Pour les personnes homosexuelles (ou supposées telles) concernées, c'était déjà de l'homophobie. Tout comme les femmes victimes de sexisme souffraient déjà de cette discrimination et des inégalités avant l'invention du mot "sexisme" ou des luttes féministes. En l'occurrence, le mot anglais "homophobia" existe déjà à l'époque de cette affaire (il a été créé en 1971 par un psychologue américain, selon
le Wiktionnaire).
Quand bien même le mot n'aurait pas existé, il faut faire le distinguo entre le mot et la réalité qu'il désigne.

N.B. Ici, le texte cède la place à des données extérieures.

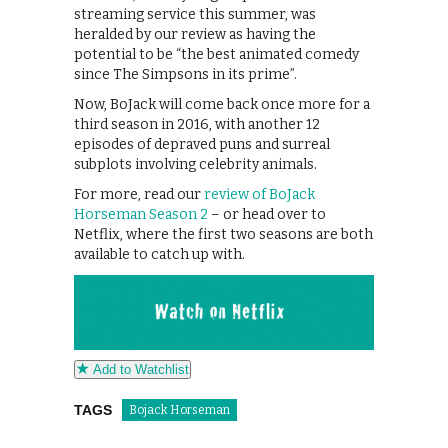
streaming service this summer, was
heralded by our review as having the
potential to be “the best animated comedy
since The Simpsons in its prime”.
Now, BoJack will come back once more for a
third season in 2016, with another 12
episodes of depraved puns and surreal
subplots involving celebrity animals.
For more, read our
review of BoJack
Horseman Season 2
– or head over to
Netflix, where the first two seasons are both
available to catch up with.
Add to Watchlist
TAGS
Bojack Horseman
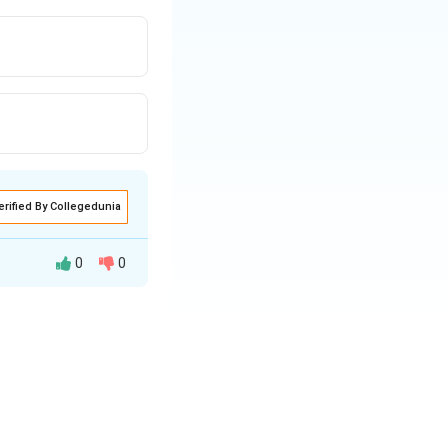
erified By Collegedunia
0
0
\text{Original Area} = 4 \times \text{Original Area}.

L'absence d'un mot peut façonner notre regard sur le monde, mais n'ôte pas nécessairement toute réalité à la chose qu'il désigne.
La même chose vaut dans toutes sortes d'autres domaines. En grec ou en latin, il n'y a pas de mot pour dire "volcan", mais les volcans existaient déjà, indépendamment du regard des Anciens sur eux. On peut s'amuser, dans un scénario purement historique, à mettre en scène les croyances "d'époque" (géant qui se retourne, théories physiques obsolètes, etc.), mais le volcan, lui, fonctionne de la même manière que dans un cours de géologie.
Pareil avec les maladies : une dépression, même si elle n'est pas un virus, est un phénomène qui, dans une certaine mesure, est documentable et identifiable au delà des mots "d'époque" employés pour le désigner. Quand Mary Shelley perd coup sur coup deux enfants en bas âge, son deuil la plonge dans un état qu'on n'appelle pas encore la dépression, mais qui correspond à la notion actuelle.
De la même manière, la souffrance causée par une discrimination, une inégalité, des brimades, un statut infériorisé dans une société humaine, comme le sexisme, l'homophobie, le racisme, l'esclavagisme, etc., tout cela entraîne des conséquences physiques sur la personne — dépressions, suicides —, qui sont elles aussi documentables et identifiables même aux époques où la notion n'existe pas encore.
Naturellement il faut faire preuve de rigueur, comme partout en matière d'études historiques, mais ça fait un bail que les sciences humaines ont développé la méthodologie nécessaire.